After receiving my doctorate, I was fortunate to find a position in a tight job market as an instructor at Texas Southmost College in Brownsville, Texas, where I taught lower-level courses in Mexican, Texas, and U.S. history. In the early 1990s the merger of TSC with the University of Texas at Brownsville enabled me to teach upper-level and graduate courses as well. Having the opportunity to live on the Mexican border and teach a Hispanic student population proved a good fit for me. The highlights of my teaching career have included the gratification of helping students realize that history is exciting, not “boring,” helping prepare history majors to attend graduate school, and helping train many public school history teachers.

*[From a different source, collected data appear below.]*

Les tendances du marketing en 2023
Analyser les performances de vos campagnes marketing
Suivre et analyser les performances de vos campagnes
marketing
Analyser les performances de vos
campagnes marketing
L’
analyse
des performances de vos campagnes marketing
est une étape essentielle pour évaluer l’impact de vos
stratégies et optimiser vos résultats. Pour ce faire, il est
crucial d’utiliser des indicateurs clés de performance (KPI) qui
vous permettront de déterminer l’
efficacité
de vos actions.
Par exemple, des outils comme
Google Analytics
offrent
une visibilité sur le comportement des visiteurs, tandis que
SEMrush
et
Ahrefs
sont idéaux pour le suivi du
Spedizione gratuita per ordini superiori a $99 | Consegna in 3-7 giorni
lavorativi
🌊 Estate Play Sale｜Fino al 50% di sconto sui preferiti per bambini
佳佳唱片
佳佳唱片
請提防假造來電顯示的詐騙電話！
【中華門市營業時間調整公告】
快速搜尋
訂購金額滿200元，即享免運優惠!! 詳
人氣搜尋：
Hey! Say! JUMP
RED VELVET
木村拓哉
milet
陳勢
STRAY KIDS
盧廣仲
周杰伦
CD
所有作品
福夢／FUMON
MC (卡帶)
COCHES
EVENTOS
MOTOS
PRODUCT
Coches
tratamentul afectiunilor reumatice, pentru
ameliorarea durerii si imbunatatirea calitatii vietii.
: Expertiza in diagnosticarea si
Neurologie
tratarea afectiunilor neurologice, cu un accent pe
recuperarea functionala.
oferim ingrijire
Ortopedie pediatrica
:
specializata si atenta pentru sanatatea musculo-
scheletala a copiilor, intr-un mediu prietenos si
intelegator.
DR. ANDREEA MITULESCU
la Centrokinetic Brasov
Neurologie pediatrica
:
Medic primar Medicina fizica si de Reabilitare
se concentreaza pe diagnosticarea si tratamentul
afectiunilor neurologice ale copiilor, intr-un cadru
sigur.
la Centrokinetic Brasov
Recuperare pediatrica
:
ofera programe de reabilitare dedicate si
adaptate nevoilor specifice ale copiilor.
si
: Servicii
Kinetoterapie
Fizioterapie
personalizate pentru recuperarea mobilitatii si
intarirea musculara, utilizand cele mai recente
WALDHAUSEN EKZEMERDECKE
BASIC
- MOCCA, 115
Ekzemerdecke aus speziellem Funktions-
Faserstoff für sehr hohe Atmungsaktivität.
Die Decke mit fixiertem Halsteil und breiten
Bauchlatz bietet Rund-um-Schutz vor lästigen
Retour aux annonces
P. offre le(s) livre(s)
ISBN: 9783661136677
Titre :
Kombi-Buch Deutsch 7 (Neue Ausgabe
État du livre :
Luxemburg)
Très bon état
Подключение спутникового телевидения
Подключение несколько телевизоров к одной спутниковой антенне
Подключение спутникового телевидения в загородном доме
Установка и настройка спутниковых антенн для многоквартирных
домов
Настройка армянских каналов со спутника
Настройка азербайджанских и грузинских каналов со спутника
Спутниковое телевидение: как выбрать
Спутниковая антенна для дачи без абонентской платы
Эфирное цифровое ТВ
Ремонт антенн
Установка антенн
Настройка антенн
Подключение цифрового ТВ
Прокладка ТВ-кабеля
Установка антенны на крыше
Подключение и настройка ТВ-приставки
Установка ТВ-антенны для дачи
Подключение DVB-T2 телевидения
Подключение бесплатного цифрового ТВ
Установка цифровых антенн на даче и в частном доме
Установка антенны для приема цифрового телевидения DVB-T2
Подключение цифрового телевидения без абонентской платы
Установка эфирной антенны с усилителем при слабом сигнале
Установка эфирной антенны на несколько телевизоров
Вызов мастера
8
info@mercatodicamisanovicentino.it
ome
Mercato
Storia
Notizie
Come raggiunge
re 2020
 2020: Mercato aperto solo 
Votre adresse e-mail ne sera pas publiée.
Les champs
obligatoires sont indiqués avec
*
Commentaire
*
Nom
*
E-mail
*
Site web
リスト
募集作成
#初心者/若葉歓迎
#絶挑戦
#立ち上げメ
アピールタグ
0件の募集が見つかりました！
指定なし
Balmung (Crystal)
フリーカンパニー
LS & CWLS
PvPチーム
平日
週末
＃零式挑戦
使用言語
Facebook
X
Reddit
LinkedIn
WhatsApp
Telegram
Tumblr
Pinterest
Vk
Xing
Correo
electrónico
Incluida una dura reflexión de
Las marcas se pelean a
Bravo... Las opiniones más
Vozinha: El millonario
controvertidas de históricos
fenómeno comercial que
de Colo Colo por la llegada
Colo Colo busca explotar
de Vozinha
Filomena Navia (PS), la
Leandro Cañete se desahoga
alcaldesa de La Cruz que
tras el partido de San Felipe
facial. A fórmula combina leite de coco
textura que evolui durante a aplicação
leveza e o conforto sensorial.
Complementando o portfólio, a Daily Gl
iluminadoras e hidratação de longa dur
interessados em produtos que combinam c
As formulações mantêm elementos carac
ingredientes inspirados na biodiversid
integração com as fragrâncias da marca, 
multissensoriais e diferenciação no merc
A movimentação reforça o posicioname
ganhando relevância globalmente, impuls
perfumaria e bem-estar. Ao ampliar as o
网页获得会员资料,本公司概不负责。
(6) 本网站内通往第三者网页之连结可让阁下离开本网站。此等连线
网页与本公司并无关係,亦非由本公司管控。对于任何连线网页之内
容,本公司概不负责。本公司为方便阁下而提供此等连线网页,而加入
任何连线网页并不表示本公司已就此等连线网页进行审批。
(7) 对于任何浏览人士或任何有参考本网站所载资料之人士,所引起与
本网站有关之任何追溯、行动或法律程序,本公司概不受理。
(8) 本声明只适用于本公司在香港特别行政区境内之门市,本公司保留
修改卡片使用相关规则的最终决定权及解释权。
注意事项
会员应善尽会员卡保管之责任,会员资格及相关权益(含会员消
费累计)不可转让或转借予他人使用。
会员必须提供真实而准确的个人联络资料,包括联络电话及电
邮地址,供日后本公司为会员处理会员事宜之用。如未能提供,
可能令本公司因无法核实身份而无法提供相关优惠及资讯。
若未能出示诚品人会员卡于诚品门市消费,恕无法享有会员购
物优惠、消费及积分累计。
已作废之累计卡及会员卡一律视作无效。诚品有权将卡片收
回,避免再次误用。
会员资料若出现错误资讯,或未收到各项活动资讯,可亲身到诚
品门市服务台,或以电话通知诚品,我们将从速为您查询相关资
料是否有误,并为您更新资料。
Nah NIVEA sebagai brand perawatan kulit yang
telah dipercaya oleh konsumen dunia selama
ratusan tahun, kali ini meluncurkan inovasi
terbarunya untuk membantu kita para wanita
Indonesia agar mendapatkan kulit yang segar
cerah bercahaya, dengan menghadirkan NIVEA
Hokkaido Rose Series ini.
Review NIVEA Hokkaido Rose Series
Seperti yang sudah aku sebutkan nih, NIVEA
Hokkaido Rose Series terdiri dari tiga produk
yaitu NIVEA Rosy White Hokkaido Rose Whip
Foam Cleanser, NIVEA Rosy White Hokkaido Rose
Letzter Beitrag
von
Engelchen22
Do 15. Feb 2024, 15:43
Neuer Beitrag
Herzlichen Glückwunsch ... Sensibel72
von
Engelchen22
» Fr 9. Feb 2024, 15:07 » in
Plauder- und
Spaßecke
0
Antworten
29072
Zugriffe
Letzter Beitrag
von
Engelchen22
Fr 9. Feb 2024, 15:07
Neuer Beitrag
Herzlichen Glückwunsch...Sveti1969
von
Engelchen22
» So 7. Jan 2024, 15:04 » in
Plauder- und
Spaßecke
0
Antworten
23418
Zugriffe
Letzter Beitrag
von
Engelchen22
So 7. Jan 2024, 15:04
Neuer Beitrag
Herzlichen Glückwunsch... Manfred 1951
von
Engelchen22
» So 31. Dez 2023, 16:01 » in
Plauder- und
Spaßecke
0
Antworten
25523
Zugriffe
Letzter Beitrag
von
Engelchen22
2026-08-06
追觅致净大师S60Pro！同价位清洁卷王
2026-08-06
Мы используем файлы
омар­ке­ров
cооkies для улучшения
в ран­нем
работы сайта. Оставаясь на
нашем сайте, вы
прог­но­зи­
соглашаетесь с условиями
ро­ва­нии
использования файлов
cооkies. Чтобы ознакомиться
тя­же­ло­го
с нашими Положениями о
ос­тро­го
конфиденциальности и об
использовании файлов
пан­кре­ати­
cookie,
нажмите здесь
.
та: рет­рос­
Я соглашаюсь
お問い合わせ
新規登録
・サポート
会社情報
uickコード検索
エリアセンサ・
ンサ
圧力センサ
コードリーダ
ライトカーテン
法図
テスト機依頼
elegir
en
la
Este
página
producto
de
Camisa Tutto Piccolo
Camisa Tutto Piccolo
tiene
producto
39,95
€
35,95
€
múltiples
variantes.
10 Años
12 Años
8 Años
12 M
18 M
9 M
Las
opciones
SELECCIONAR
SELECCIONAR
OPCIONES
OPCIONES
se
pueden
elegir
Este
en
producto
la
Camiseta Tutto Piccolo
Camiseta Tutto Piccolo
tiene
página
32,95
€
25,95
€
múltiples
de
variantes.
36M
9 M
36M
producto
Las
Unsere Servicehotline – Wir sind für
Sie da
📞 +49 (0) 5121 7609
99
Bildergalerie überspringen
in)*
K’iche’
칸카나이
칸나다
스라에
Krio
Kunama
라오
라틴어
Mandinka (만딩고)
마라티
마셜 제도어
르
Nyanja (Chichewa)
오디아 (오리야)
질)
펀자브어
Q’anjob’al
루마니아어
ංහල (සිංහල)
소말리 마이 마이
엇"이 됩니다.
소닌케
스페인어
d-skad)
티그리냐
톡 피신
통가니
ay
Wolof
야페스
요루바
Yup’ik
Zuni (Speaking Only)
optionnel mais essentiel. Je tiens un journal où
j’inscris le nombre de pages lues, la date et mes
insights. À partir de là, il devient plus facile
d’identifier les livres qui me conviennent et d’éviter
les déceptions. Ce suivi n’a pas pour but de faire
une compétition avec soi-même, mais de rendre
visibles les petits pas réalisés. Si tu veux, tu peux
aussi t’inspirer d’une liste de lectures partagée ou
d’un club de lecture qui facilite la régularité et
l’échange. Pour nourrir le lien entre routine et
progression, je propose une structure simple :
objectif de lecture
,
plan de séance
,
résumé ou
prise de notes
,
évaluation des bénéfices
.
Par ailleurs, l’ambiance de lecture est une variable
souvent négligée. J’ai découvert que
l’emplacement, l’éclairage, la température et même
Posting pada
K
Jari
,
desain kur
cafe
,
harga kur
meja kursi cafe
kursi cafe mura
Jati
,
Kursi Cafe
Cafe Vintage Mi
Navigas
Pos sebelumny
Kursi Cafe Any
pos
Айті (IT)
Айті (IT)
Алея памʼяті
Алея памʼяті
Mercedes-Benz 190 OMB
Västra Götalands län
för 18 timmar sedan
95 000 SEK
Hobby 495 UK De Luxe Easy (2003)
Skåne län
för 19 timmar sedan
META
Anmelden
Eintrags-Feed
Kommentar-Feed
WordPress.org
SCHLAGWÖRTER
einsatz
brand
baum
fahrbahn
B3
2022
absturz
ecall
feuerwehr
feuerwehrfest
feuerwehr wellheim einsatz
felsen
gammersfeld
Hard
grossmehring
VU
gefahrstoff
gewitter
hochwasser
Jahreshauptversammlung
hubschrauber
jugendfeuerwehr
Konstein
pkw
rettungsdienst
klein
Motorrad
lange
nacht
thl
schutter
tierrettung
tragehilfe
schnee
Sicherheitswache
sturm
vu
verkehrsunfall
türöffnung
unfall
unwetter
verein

When my former major professor, Dr. Chipman, invited me to co-author a book on Spanish Texas, I was pleased to accept the invitation. That collaboration ultimately led to three books on the colonial period of Texas history, one of which was an award-winning publication.
Although I am pleased with what I have accomplished as a teacher and author, I am especially appreciative of my talented daughter, accomplished son-in-law, and two cherished grandchildren. They help to provide balance in my life. My daughter has even forgiven me for the bedtime stories she suffered though as a child—stories about topics such as the Conquest of the Aztecs and Indian captive Cynthia Ann Parker.